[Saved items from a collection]
##############################

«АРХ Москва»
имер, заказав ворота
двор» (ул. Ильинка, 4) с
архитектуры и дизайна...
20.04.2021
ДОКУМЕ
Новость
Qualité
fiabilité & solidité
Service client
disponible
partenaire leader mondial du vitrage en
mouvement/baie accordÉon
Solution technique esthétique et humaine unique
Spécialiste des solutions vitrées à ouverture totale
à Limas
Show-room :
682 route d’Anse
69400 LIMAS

##############################

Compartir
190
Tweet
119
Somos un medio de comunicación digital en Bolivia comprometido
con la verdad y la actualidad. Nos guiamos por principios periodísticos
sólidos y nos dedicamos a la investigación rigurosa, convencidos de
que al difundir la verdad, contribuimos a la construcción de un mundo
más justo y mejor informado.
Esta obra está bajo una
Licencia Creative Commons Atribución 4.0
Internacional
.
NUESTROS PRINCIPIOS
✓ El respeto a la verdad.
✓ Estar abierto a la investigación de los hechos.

##############################

Pull out every row that contains the word "verdad". Case counts, so match upper- and lowercase letters as given.

con la verdad y la actualidad. Nos guiamos por principios periodísticos
que al difundir la verdad, contribuimos a la construcción de un mundo
✓ El respeto a la verdad.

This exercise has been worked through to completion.